That “here today, gone tomorrow” mentality obviously doesn’t apply to just players.
I was very young and pretty naïve when I learned just how tenuous a grip professional athletes have on their chosen line of work, and now I know it applies to coaches as well.
At the time, which was very much pre-ESPN (think Flintstones), I had heard about what happened to up-and-coming Red Sox outfielder Tony Conigliaro during the 1967 American League pennant race when he took a fastball from Cleveland pitcher Jack Hamilton to his left eye. Being a kid, I figure “Hit by a pitch? He’ll be OK” because I always was after a beaning. Turns out, Conigliaro was never the same player again during the remainder of his abbreviated career. Why? Google his Sports Illustrated cover and you'll see.
But it was on Nov. 10, 1968 that it really hit home. I was watching the Chicago Bears play the San Francisco 49ers when, on a sweep to the left side, Gale Sayers was hit by the Niners’ Kermit Alexander and blew out his right knee. I spouted hate for Alexander for years, falsely knowing in my heart that he’d deliberately hurt our beloved star.

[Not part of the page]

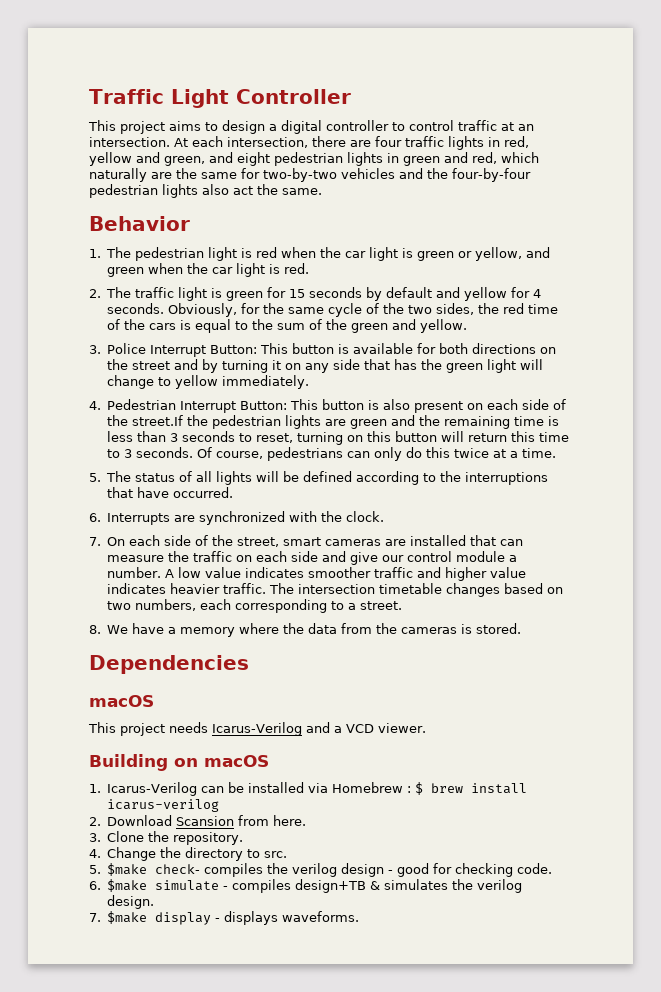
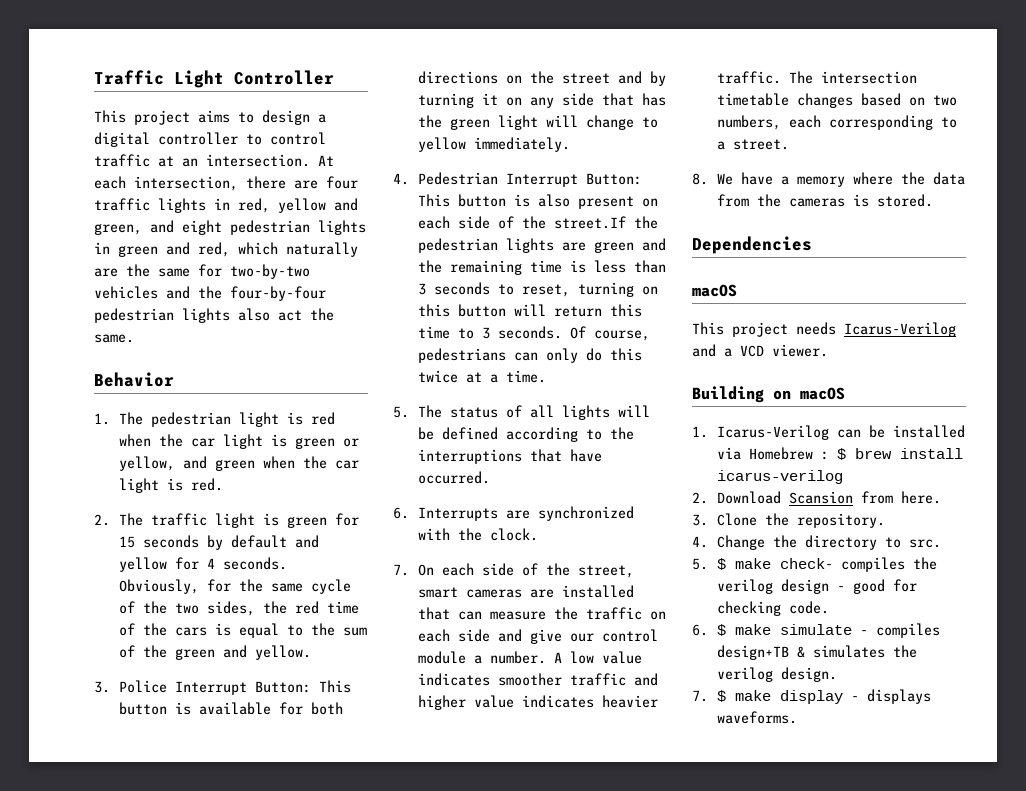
[107,863,148,876] $make -> [716,558,771,570] $ make
[107,879,148,892] $make -> [716,624,771,636] $ make
[107,911,148,924] $make -> [716,690,771,702] $ make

That is, until I realized that it was a clean hit and just the nature of the game.
Since then, I’ve seen so many athletes suffer potential career-ending injuries and now, because of medical advances, most can come back to what they’d been.

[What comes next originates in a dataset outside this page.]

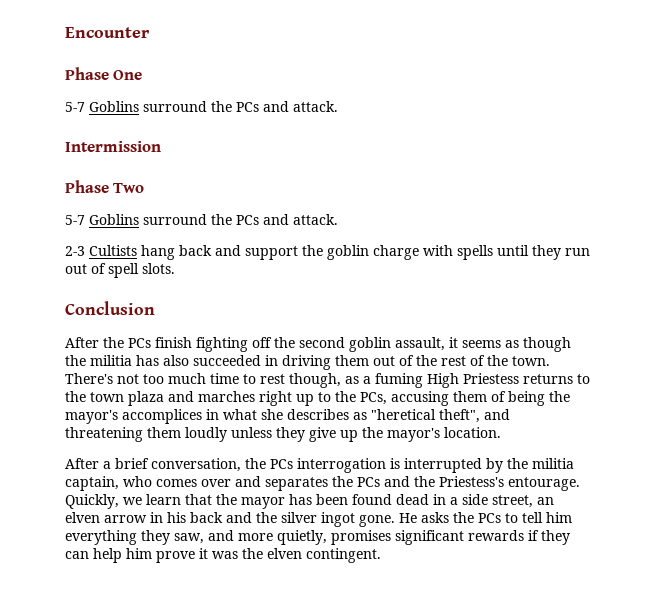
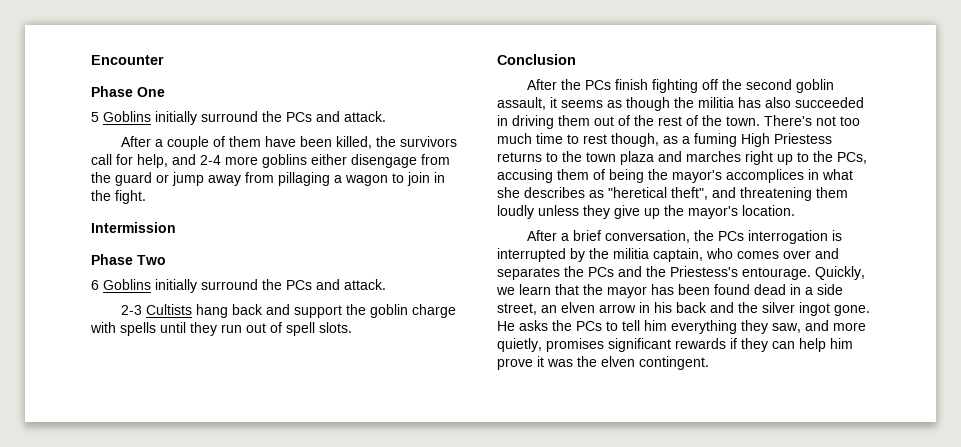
[65,101,338,112] 5-7 Goblins surround the PCs and attack. -> [91,111,386,125] [120,136,457,150] [91,154,450,168] [91,172,445,186] [91,190,146,204] 5 Goblins initially surround the PCs and attack. // After a couple of them have been killed, the survivors call for help, and 2-4 more goblins either disengage from the guard or jump away from pillaging a wagon to join in the fight.
[65,214,139,225] 5-7 Goblins -> [91,279,197,293] 6 Goblins initially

However, there’s no medical procedure that can save a manager or coach when the team fails to live up to its potential, his fault or not, kind of a "what have you done for me lately?" attitude that really sucks.
Such is the case with Joel Quenneville.
I was dismayed when I learned Tuesday that the Blackhawks had relieved Q of his duties as head coach. He had brought out of that organ-i-zation the a stretch of dominance that I had prayed for and never received from the Bobby Hull-Stan Mikita-Tony Esposito era ‘Hawks, and while three Stanley Cups in six seasons were plenty by we fans’ meager standards, it was apparently not enough for the front office.
Why would you want to move on from a man and a system that had taken your team to the highest level just two seasons ago?
Then it hit me. The window is closing on the Blackhawks, just as it is elsewhere in Chicago, and that makes me understand a little clearer the rumblings I’ve been hearing about the Cubs and Joe Maddon.
I slap my forehead for not seeing it happening at United Center as I had seen it happening at Wrigley Field.
We all heard too often in 2016 that Maddon should be the Cubs manager for life after guiding the team to the World Series title that year. I get it, it was the elation of the moment that brought out such feeling, as the end of the 108-year drought made giddy fools of us all.
Now, I am among many who have since come to learn about many of Maddon’s flaws, mistakes and missteps during that run and in the seasons since and I know he is not the messiah some thought he was then and/or still think he is. I have real reservations about him going forward.
Maybe to snap them out of the doldrums that plagued them in 2018 and get the back on top, the Cubs really don’t need to throw $400 million at Bryce Harper. Maybe they just need a change, to perhaps a younger, clearer voice that will espouse a new approach or a new purpose. I don’t know.
What I do know is that it was probably that same feeling about Q that Blackhawks management was feeling this week, that will likely cost Maddon his job within the next year. Rightly so or not, I am sad for both, really, but as I said, it’s the nature of the game. Nothing is forever, no matter how badly we want it to last.